The village of Wellsville is circumscribed by the town of Wellsville, adding another approximately 3,000 people to the population (approx. 7,000 combined village and town). Alfred State College maintains a branch by the south end of the village. Wellsville Airport, Tarantine Field, located to the west of the village, provides general aviation and charter services.

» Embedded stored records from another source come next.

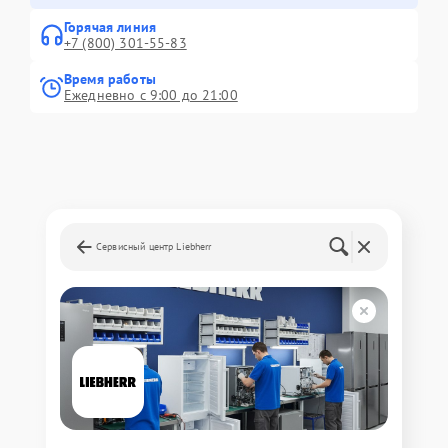
Горячая линия
+7 (800) 301-55-83
Время работы
Ежедневно с 9:00 до 21:00
Сервисный центр Liebherr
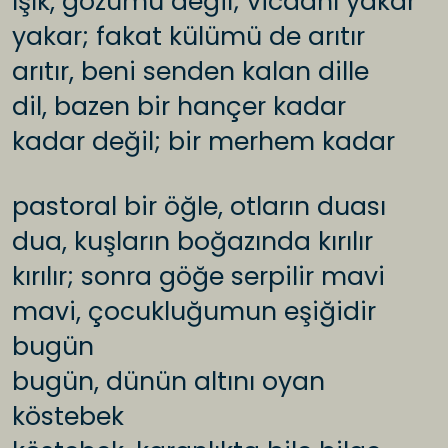
ışık, gözümü değil; vicdanı yakar
yakar; fakat külümü de arıtır
arıtır, beni senden kalan dille
dil, bazen bir hançer kadar
kadar değil; bir merhem kadar
pastoral bir öğle, otların duası
dua, kuşların boğazında kırılır
kırılır; sonra göğe serpilir mavi
mavi, çocukluğumun eşiğidir
bugün
bugün, dünün altını oyan
köstebek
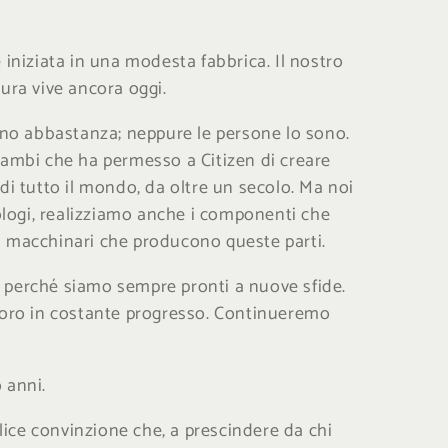
è iniziata in una modesta fabbrica. Il nostro
tura vive ancora oggi.
no abbastanza; neppure le persone lo sono.
trambi che ha permesso a Citizen di creare
 di tutto il mondo, da oltre un secolo. Ma noi
logi, realizziamo anche i componenti che
 i macchinari che producono queste parti.
o perché siamo sempre pronti a nuove sfide.
avoro in costante progresso. Continueremo
 anni.
lice convinzione che, a prescindere da chi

Wellsville was the location of encampments for thousands of years, including the Lamoka and Brewerton cultures. The latest native people, the Seneca, named Wellsville Gistaguat, according to a map produced in 1771 by Guy Johnson, as the official map of New York state at the time, for then-Governor William Tryon. The Seneca referred to the Wellsville area as "the Pigeon Woods" and held annual festivals and encampments there to take advantage of the passenger pigeon (see memoirs of Captain Horatio Jones). At the time, passenger pigeons filled the skies by the millions, and the tribes and bands came to the Wellsville area from all over western New York and northern Pennsylvania to Gistaquat to harvest the pigeons by the thousands.
European settlers moved into the area before 1800. Nathaniel Dyke, a native of Connecticut, and a captain in the Revolutionary War, serving under both General George Washington and General Warren of Bunker Hill fame, was the first of these in Allegany County. He married a Native American woman (Esther) and moved his family to the Wellsville area by 1795, while it was still owned by the Seneca Nation (two years before the Big Tree Treaty of 1797). He began running a gristmill, a sawmill, and a tannery on a stream now known as Dykes Creek, by 1803. Dyke is buried in Elm Valley, just east of town. His tombstone has the official memorial placed there by the Catherine Schuyler Chapter of the Daughters of the American Revolution.